As pointed out by Michiko Kakutani in her New York Times book review "Jefferson became accustomed to constructing worlds of great imaginative appeal that inevitably collided with the more mundane realities." For instance Mr. Jefferson abhorred slavery, but he indeed remained a slaveholder throughout his life. His take on people of African descent was that their mental aptitude was inferior to whites comes into conflict with his romantic attachment to Sally Hemings a slave on his estate at Monticello.
Mr. Jefferson comes from the founding Fathers who believed in States rights and less Federal government. It does seem as confusing that as President he was responsible for the Louisiana Purchase, a rather Federalist move if I do say so myself.
Mr. Ellis' prose explains all these contradictions and in the end do we really know who Thomas Jefferson really was? In effect Ellis has shown us the very first true American Politician. Jefferson bends with the breeze. He can agree with a position on States rights in one context and go out and make the largest purchase of land in American history in another context.
While George Washington became our first Soldier Statesman and John Adams was our first American intellectual President, Thomas Jefferson really was our first Political President. In many respects he doesn't appear as he really is. Who is this man? Come to think of it does anybody really know Franklin D. Roosevelt? Franklin was the ultimate politician.
Hence Jefferson remains an enigma. Ellis has used his superb knowledge of this time of American history to explain the political and personal mind of Thomas Jefferson. Excellent read! Yes, Michiko Kakutani yours was a good review of a good book.
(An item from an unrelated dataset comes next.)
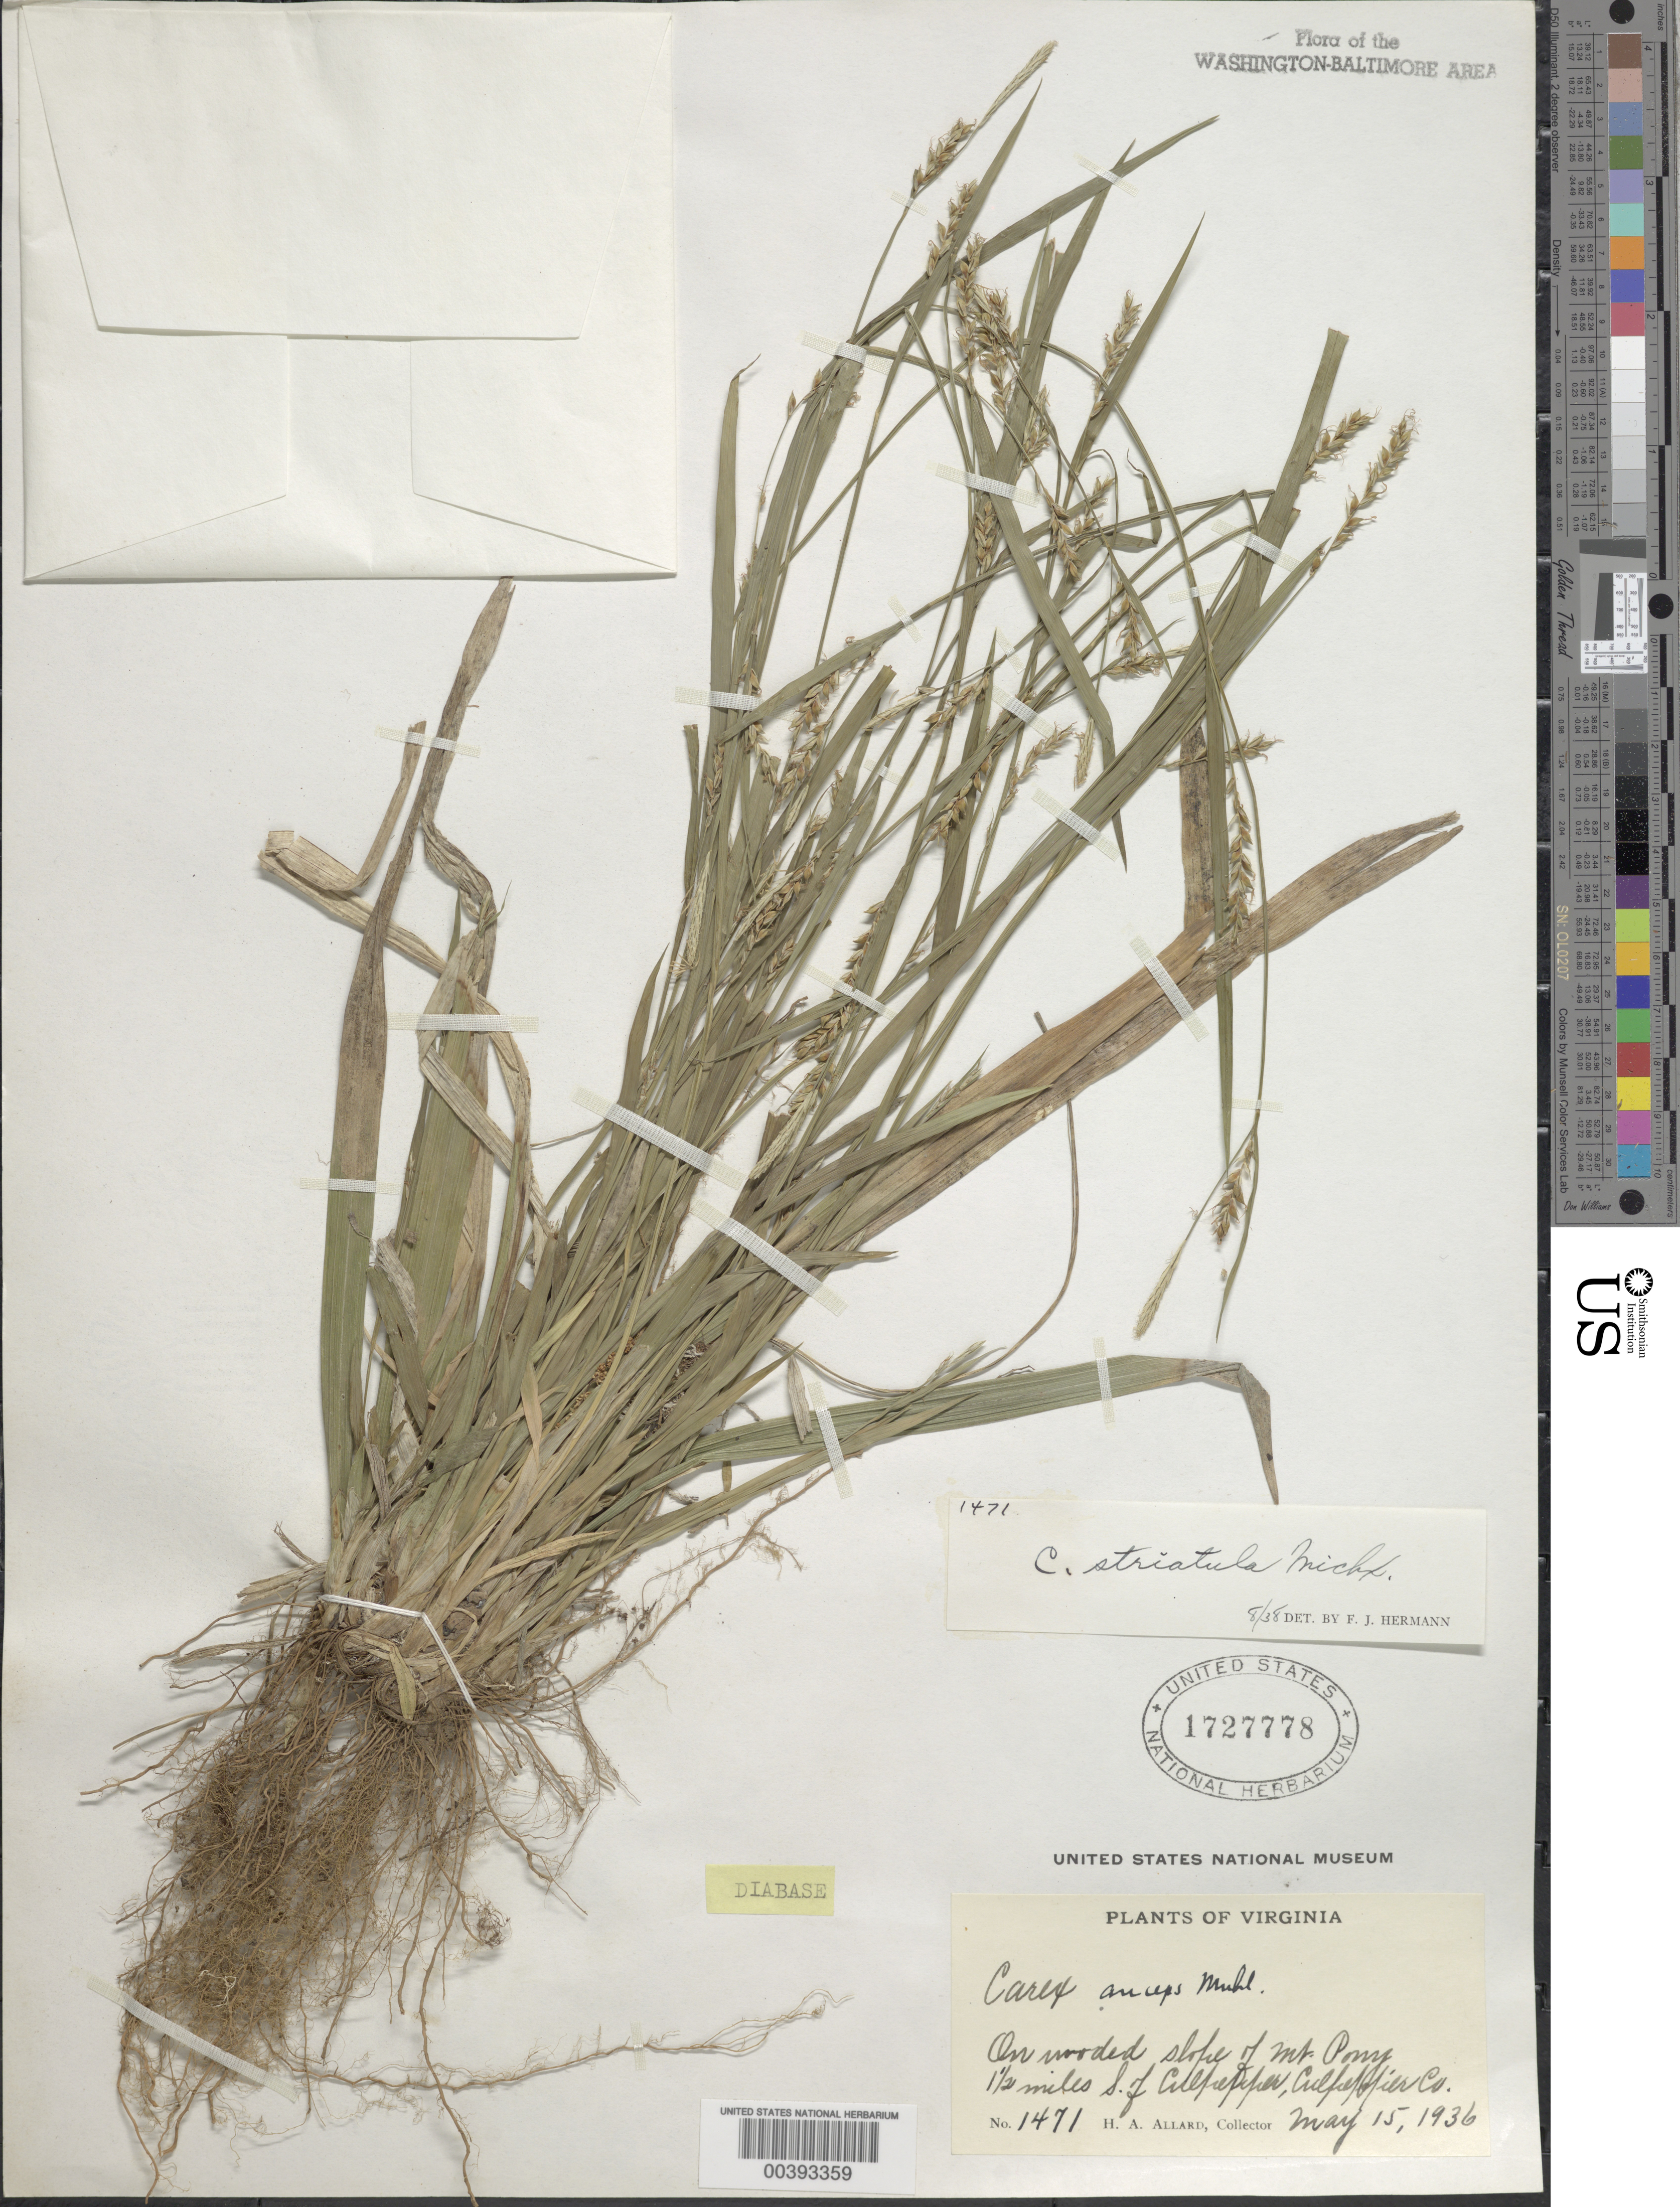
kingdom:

5 out of 5 stars The Elusive Jefferson   October 7, 2008
This book is a wonderful insight into the character of one our most esteemed "founding fathers." But Ellis presents him in a light that we seldom see him in. History is a strange thing, especially popular history. Unlike other areas of scholarship, every American has his/her own interpretation of who the so-called founders were. Ellis seeks to crack the halos and clip the wings to portray Jefferson for who he really was- or at least what all the available evidence best suggests.


1 out of 5 stars tabloid history   July 26, 2008
 3 out of 16 found this review helpful

Absolute claptrap from a morally bankrupt excuse of a human being who cannot find his niche in his pathetic underachieving life. He resorts to "tabloid" history, finding it makes up for his inability to do real research or be able to critically evaluate it. His personal ability to read into the heart and motivations of the founding fathers is ridiculous.
Save your money and buy a real book by a real historian. The more read you are on one of his "targets", the more you will find his writing vacant. He must have worked for the enquirer.



4 out of 5 stars Great book!   July 24, 2008
This book is quite pleasing, it is well argued and well written. If you like "juicy" biographies full of details and trivia you will be disappointed, nonetheless, it still has a wealth of biographical data that makes the book interesting and instructive. The main focus of the book is on Jefferson's achievements and legacy. The man (Jefferson) was an intellectual colossus and was never short on peculiar and original ideas; he remains an icon for all Americans that are wary of big government and all Americans that defend the sovereignty of the individual. I am glad I picked up this book as my starter on Jefferson.